Task objective |
Reproduce all of the records below with every occurrence of "clock" changed to "watch". Leave every other character as it is.

Task inputs |

━━━━

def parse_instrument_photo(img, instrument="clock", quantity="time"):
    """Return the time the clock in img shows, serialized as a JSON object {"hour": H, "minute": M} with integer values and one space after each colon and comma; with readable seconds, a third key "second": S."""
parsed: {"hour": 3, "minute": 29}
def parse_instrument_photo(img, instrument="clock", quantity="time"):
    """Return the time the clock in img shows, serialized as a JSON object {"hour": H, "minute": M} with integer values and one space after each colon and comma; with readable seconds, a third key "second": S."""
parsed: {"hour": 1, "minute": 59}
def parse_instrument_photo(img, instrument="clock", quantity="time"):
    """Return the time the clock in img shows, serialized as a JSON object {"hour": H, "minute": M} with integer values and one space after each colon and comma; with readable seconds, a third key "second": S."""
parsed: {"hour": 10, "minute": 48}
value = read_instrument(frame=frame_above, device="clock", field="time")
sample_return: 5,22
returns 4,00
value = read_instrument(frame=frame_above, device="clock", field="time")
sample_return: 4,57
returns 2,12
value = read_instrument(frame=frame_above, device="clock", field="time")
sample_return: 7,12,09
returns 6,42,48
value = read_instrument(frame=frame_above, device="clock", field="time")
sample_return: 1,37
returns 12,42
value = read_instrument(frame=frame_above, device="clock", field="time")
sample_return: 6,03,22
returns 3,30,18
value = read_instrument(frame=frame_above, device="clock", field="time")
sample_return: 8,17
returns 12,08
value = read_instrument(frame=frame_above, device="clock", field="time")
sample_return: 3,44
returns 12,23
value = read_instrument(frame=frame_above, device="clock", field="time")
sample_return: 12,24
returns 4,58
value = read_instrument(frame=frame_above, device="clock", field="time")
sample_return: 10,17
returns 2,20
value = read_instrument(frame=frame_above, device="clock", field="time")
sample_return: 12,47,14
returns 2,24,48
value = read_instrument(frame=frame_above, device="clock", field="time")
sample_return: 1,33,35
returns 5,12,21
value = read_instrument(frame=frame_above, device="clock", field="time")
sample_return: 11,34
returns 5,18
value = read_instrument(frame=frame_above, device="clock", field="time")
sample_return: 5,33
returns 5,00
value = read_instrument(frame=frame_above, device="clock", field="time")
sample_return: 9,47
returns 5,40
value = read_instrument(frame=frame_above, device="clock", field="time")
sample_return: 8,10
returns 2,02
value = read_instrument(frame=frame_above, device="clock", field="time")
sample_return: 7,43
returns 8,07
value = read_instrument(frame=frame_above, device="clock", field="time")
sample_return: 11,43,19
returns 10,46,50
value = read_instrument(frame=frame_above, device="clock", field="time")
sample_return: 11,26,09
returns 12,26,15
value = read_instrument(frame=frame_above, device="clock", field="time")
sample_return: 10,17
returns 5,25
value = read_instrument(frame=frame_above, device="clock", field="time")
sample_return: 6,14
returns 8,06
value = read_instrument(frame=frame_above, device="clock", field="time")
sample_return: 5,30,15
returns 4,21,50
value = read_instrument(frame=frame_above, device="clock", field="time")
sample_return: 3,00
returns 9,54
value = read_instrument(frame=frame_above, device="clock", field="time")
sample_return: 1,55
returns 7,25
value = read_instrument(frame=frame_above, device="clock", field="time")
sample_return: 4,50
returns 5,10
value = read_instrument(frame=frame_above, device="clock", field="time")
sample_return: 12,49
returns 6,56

━━━━

Problem solution |
def parse_instrument_photo(img, instrument="watch", quantity="time"):
    """Return the time the watch in img shows, serialized as a JSON object {"hour": H, "minute": M} with integer values and one space after each colon and comma; with readable seconds, a third key "second": S."""
parsed: {"hour": 3, "minute": 29}
def parse_instrument_photo(img, instrument="watch", quantity="time"):
    """Return the time the watch in img shows, serialized as a JSON object {"hour": H, "minute": M} with integer values and one space after each colon and comma; with readable seconds, a third key "second": S."""
parsed: {"hour": 1, "minute": 59}
def parse_instrument_photo(img, instrument="watch", quantity="time"):
    """Return the time the watch in img shows, serialized as a JSON object {"hour": H, "minute": M} with integer values and one space after each colon and comma; with readable seconds, a third key "second": S."""
parsed: {"hour": 10, "minute": 48}
value = read_instrument(frame=frame_above, device="watch", field="time")
sample_return: 5,22
returns 4,00
value = read_instrument(frame=frame_above, device="watch", field="time")
sample_return: 4,57
returns 2,12
value = read_instrument(frame=frame_above, device="watch", field="time")
sample_return: 7,12,09
returns 6,42,48
value = read_instrument(frame=frame_above, device="watch", field="time")
sample_return: 1,37
returns 12,42
value = read_instrument(frame=frame_above, device="watch", field="time")
sample_return: 6,03,22
returns 3,30,18
value = read_instrument(frame=frame_above, device="watch", field="time")
sample_return: 8,17
returns 12,08
value = read_instrument(frame=frame_above, device="watch", field="time")
sample_return: 3,44
returns 12,23
value = read_instrument(frame=frame_above, device="watch", field="time")
sample_return: 12,24
returns 4,58
value = read_instrument(frame=frame_above, device="watch", field="time")
sample_return: 10,17
returns 2,20
value = read_instrument(frame=frame_above, device="watch", field="time")
sample_return: 12,47,14
returns 2,24,48
value = read_instrument(frame=frame_above, device="watch", field="time")
sample_return: 1,33,35
returns 5,12,21
value = read_instrument(frame=frame_above, device="watch", field="time")
sample_return: 11,34
returns 5,18
value = read_instrument(frame=frame_above, device="watch", field="time")
sample_return: 5,33
returns 5,00
value = read_instrument(frame=frame_above, device="watch", field="time")
sample_return: 9,47
returns 5,40
value = read_instrument(frame=frame_above, device="watch", field="time")
sample_return: 8,10
returns 2,02
value = read_instrument(frame=frame_above, device="watch", field="time")
sample_return: 7,43
returns 8,07
value = read_instrument(frame=frame_above, device="watch", field="time")
sample_return: 11,43,19
returns 10,46,50
value = read_instrument(frame=frame_above, device="watch", field="time")
sample_return: 11,26,09
returns 12,26,15
value = read_instrument(frame=frame_above, device="watch", field="time")
sample_return: 10,17
returns 5,25
value = read_instrument(frame=frame_above, device="watch", field="time")
sample_return: 6,14
returns 8,06
value = read_instrument(frame=frame_above, device="watch", field="time")
sample_return: 5,30,15
returns 4,21,50
value = read_instrument(frame=frame_above, device="watch", field="time")
sample_return: 3,00
returns 9,54
value = read_instrument(frame=frame_above, device="watch", field="time")
sample_return: 1,55
returns 7,25
value = read_instrument(frame=frame_above, device="watch", field="time")
sample_return: 4,50
returns 5,10
value = read_instrument(frame=frame_above, device="watch", field="time")
sample_return: 12,49
returns 6,56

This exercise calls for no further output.